====== Passage shown

When I reached the summit of the climb up the Alpe at 11:30, five hours before the racers were due, I was fortunate to find a spot in the shade under a ledge 250 meters from the finish line with a view not only of the final stretch but also with a view of the giant screen broadcasting the proceedings from 12:55 on, a bit after the racers set out from Gap.
To one side of me were five Australians in their forties, four of whom were women. They had been biking about France the past month catching glimpses of The Tour here and there. They were all busy writing postcards. And when they weren't, we had hours of experiences to share. To the other side of me was a 23-year old German racing cyclist with shaved legs, who gave me the lowdown on each of the fourteen Germans in the race. And in front of us on a blanket were two Dutch couples in their sixties in orange Rabobank hats, sponsor of the Dutch team.

============
====== Excerpted records

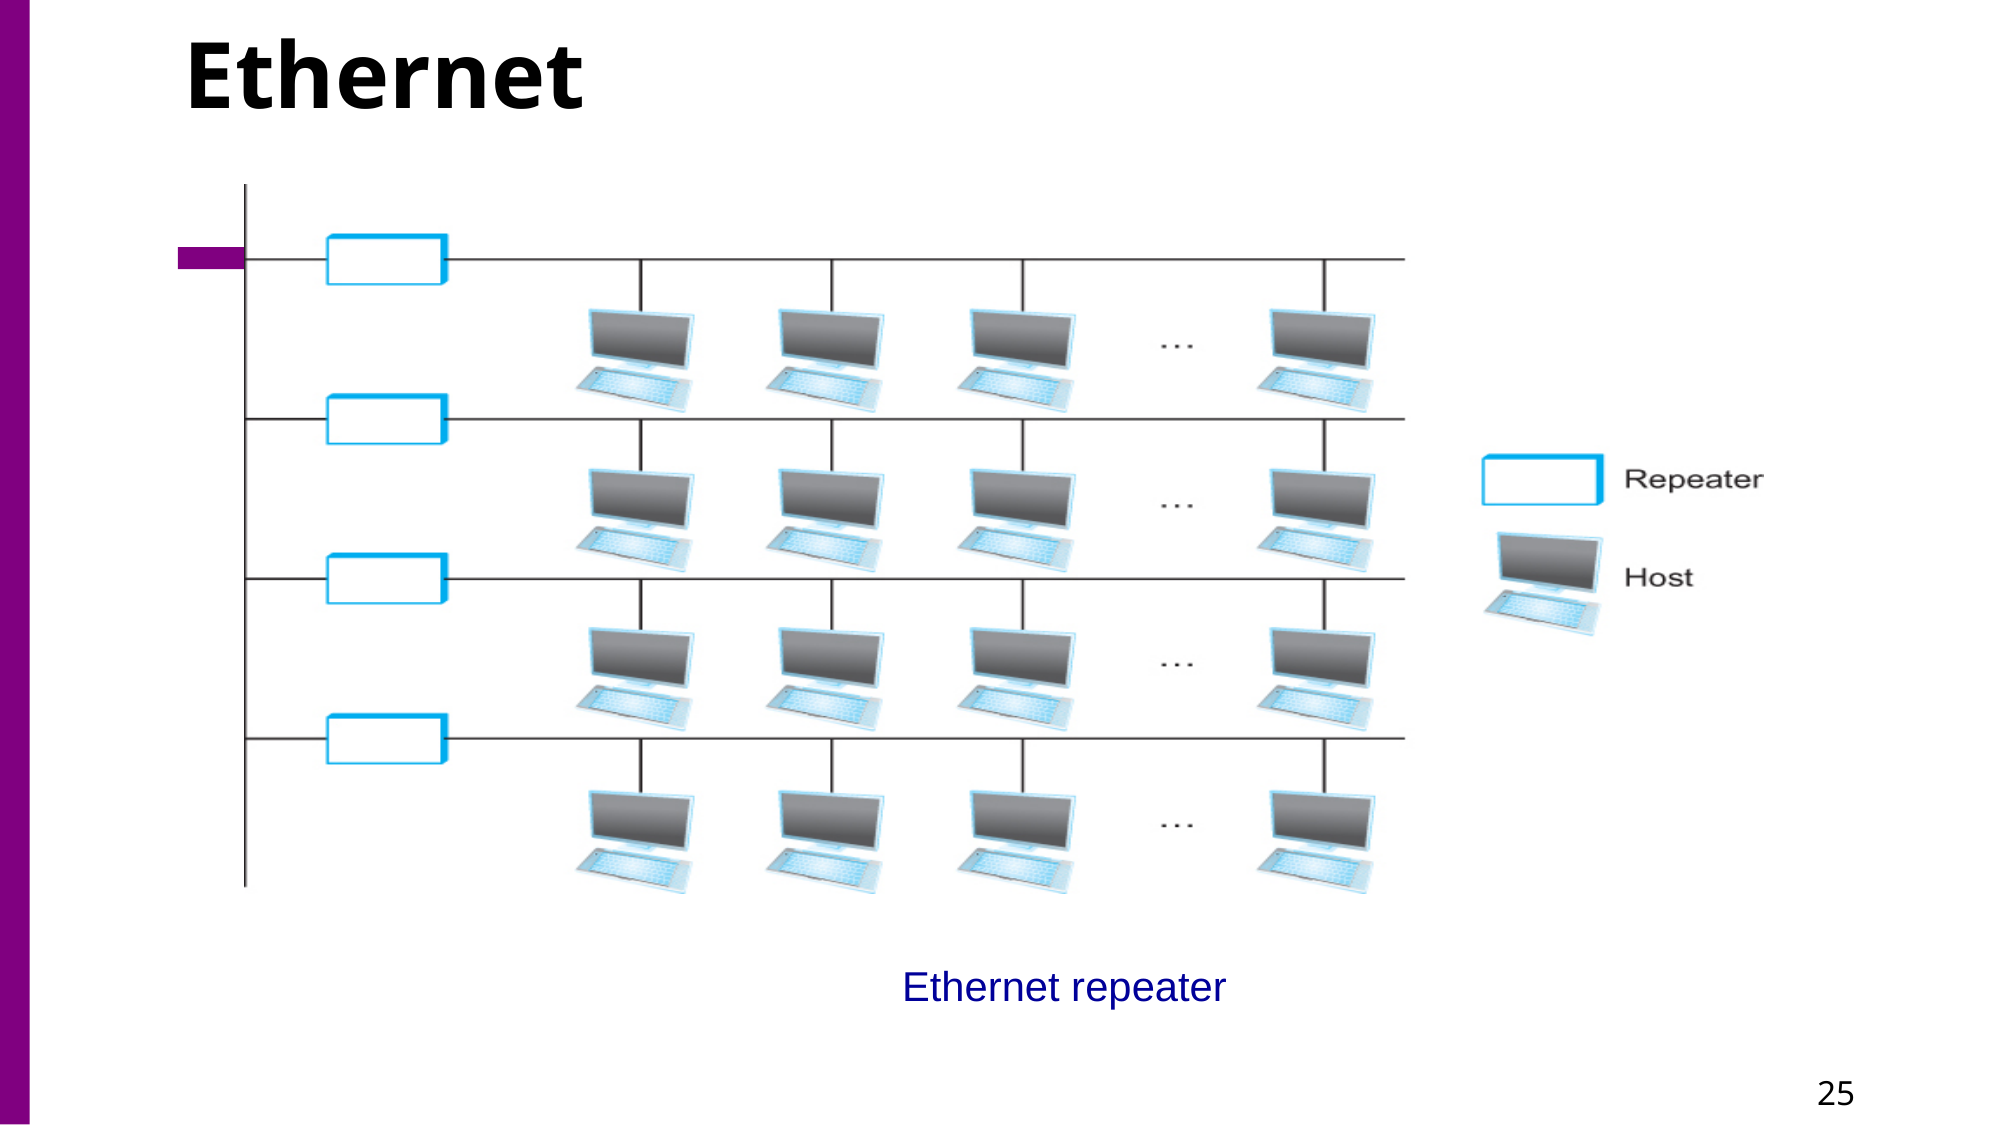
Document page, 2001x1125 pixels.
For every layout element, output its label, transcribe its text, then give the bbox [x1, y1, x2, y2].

title Ethernet [133, 7, 1946, 135]
text_box Ethernet repeater [887, 952, 1243, 1018]
picture [244, 184, 1764, 894]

============

*Written instruction 1:* In the account of waiting at the top of the Alpe climb, how far from the finish line was the shaded spot under the ledge?
*Written instruction 2:* Continue the account of waiting at the top of the Alpe climb, picking up after its last sentence.

*Exercise answer 1:* 250 meters

*Exercise answer 2:*
There were a few Americans, but not many. There was a couple from Colorado, who had rented a camper to follow the final week of the Tour. They had nearly canceled their plans when Basso and Ullrich were non-starters, but they were extremely happy that they hadn't. They were avid cyclists, occasionally riding with Tyler Hamilton on their training rides in Boulder. This was their first stage. Also seeing their first stage was a young couple from Florida, who had biked down from Grenoble. They were exhausted, even though it had entailed little climbing.
Both couples were thrilled and in awe to be here at L'Alpe d'Huez, recognizing it as the shrine that it is. They were a marked contrast to their American counterparts of two years ago, the big swinging-dick, master-of-the-universe types, who thought it was their divine right to be there, gloating in the supremacy of Lance, as if they had contributed to it.
Two years ago anyone who had previously attended a stage at L'Alpe d'Huez raved that it was the largest gathering by far that they had seen there. They weren't exaggerating. Even though there were several hundred thousand people there this year, it seemed about a third as many as two years ago. I camped in a small park with a children's playground three blocks from the center of Bourg d'Osians. There were eight or nine other tents in the park with loads of room for more. Two years ago there had been fifty or sixty tents crammed into the park with little space between.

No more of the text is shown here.